# unit 6.0 - Unsupervised and self-supervised learning

[See also: unit  4 types of learning](https://githubtocolab.com/culurciello/deep-learning-course-source/blob/main/source/lectures/04-types-learning.ipynb)


## Supervised Learning

Supervised learning is the type of machine learning we have focused on this course so far. To summarize here is what we learned so far:

- **Labeled Data**: In supervised learning, we have a dataset where each example is paired with a **label** (also known as the **ground truth**). These labels represent the correct output for a given input. For instance, in image classification, each image is associated with a specific class label (e.g., "cat" or "dog").

- **Training the Model**: We train a model (such as a neural network) using this labeled data. The model learns to map inputs (features) to the corresponding labels by minimizing the difference between its predictions and the ground truth.

- **Prediction**: Once trained, the model can make predictions on new, unseen data. It generalizes from the training examples to make accurate predictions for similar inputs.


## Unsupervised Learning

Unsupervised learning is a type of machine learning where we work with unlabeled data. Unlike supervised learning, there are no explicit labels (ground truth) associated with the examples. The primary goal of unsupervised learning is to discover patterns, structures, or relationships within the data itself.

Examples:
- Clustering: Algorithms like K-means group similar data points together based on their features.
- Dimensionality Reduction: Techniques like PCA (Principal Component Analysis) and t-SNE reduce the dimensionality of data while preserving important information.
- Density Estimation: Methods that estimate the underlying probability distribution of the data.

Use Cases: Unsupervised learning is useful for tasks like anomaly detection, recommendation systems, and data visualization.

## Self-Supervised Learning

Now, let's explore self-supervised learning:

- **Unlabeled Data**: Unlike supervised learning, self-supervised learning doesn't rely on labeled datasets. Instead, it operates on **unstructured data** (e.g., images, text, or audio) without explicit labels.

- **Implicit Labels**: Self-supervised models generate their own **implicit labels** from the data itself. These labels are derived from the inherent structure or relationships within the input. For example:
    - In text: one can predict the next word (or character, or token) from previous words (characters or tokens)
    - In images one can reconstruct a missing portion of the image from the rest of the image 
    - In videos one can predict future frames from past ones

- **Cost-Effectiveness**: Self-supervised learning is particularly useful when gathering labeled data is challenging or expensive. By avoiding manual annotation, it reduces the need for human experts to painstakingly label vast amounts of training data.

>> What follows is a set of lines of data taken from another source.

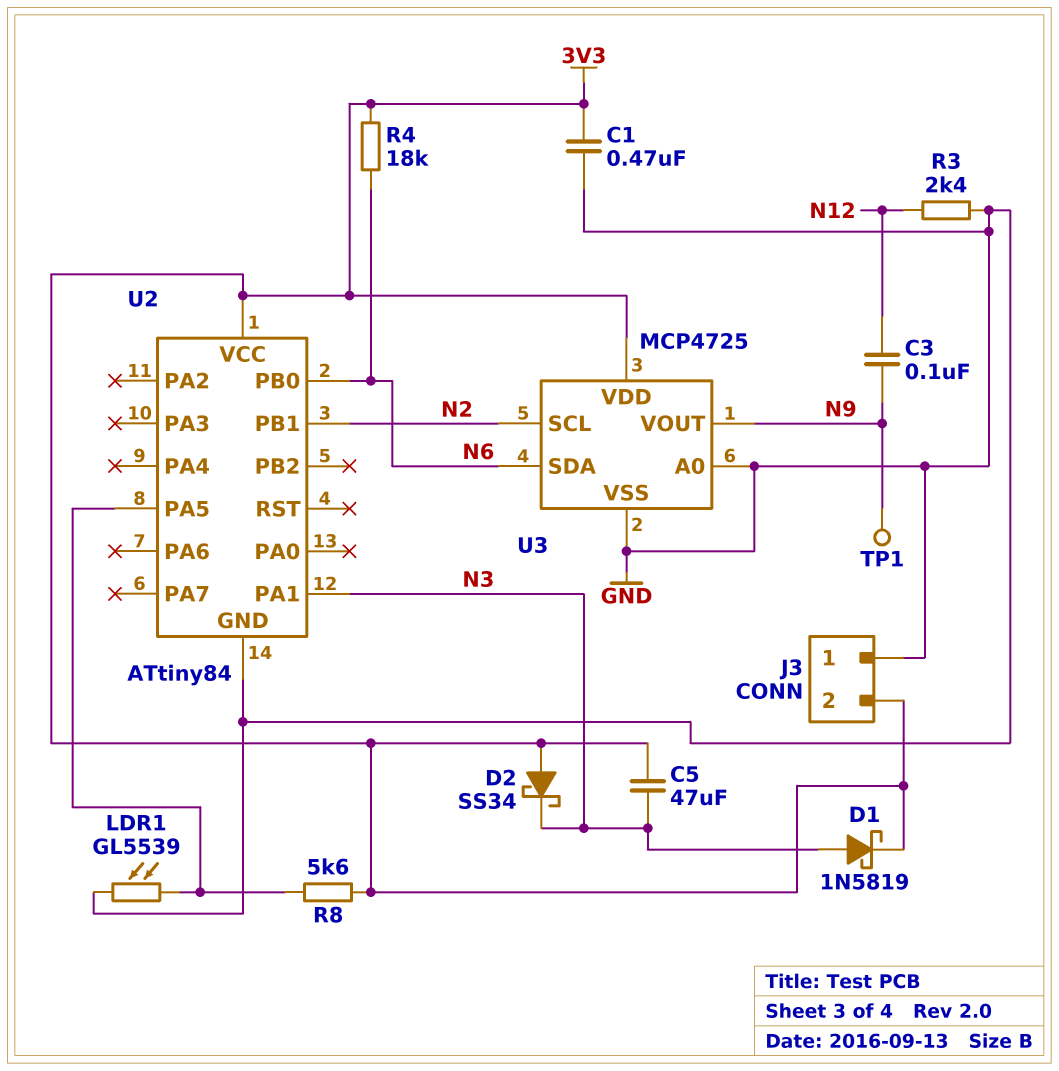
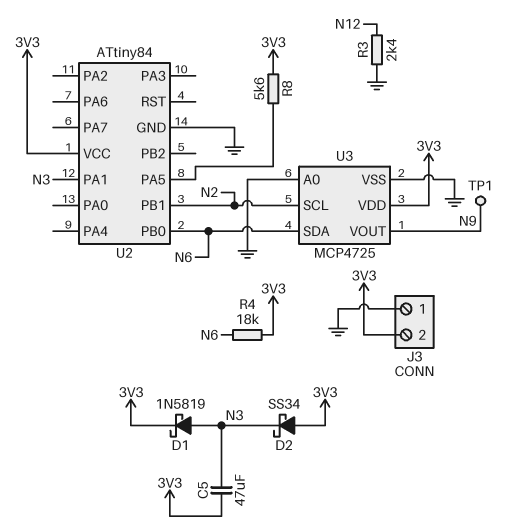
C1: 470nF (3V3, GND) -> none
C3: 100nF (N9, N12) -> none
LDR1: GL5539 (GND, U2/PA5) -> none

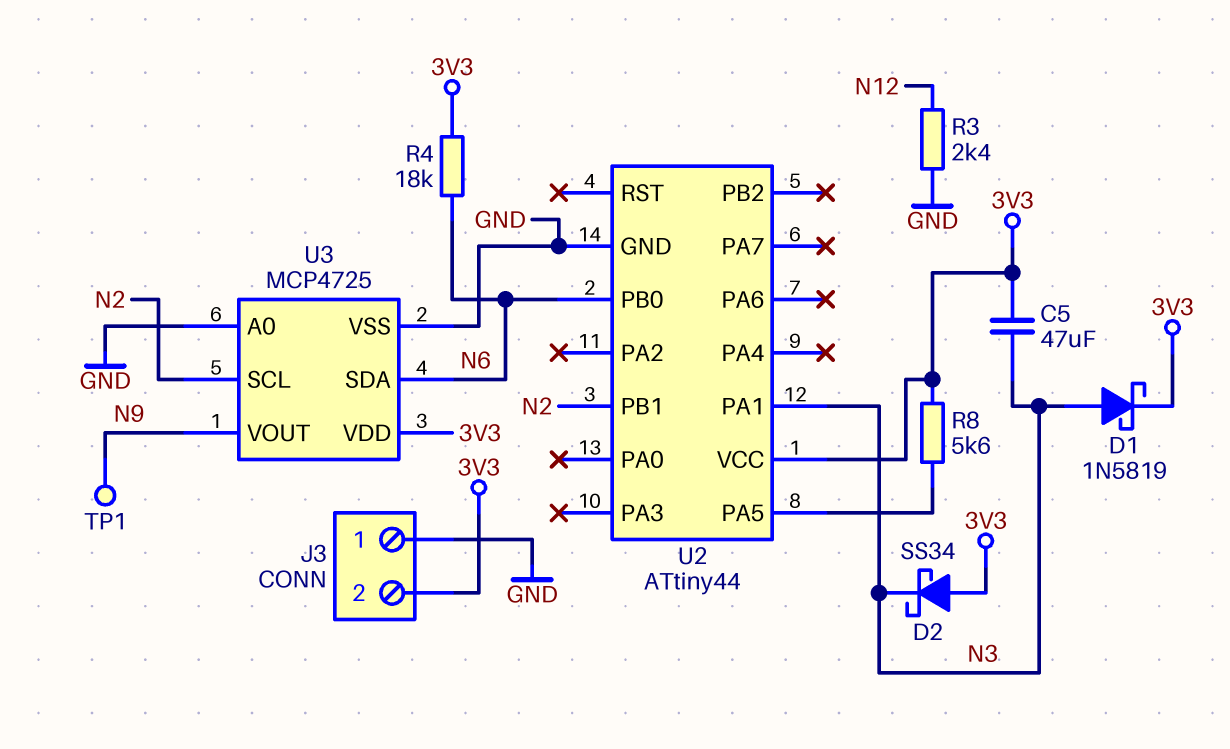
U2: ATtiny84 -> ATtiny44

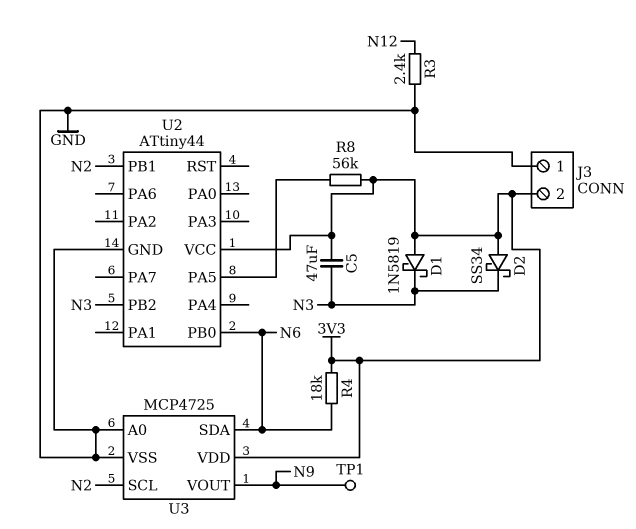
D1: schottky 1N5819 (A N3, K 3V3) -> schottky 1N5819 (A 3V3, K N3)
R8: 5.6k (3V3, U2/PA5) -> 56k (3V3, U2/PA5)
U2 pin PA1: N3 -> none
U2 pin PB2: none -> N3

- **Examples**: Self-supervised learning has powered various deep learning architectures:
    - Large language models (e.g., BERT and GPT) for natural language understanding.
    - Image synthesis models (like variational autoencoders and generative adversarial networks).
    - Computer vision models (such as SimCLR and Momentum Contrast).

In summary, while supervised learning relies on explicit labels, self-supervised learning creatively generates its own labels from unstructured data. Both approaches contribute to advancing artificial intelligence and solving complex problems.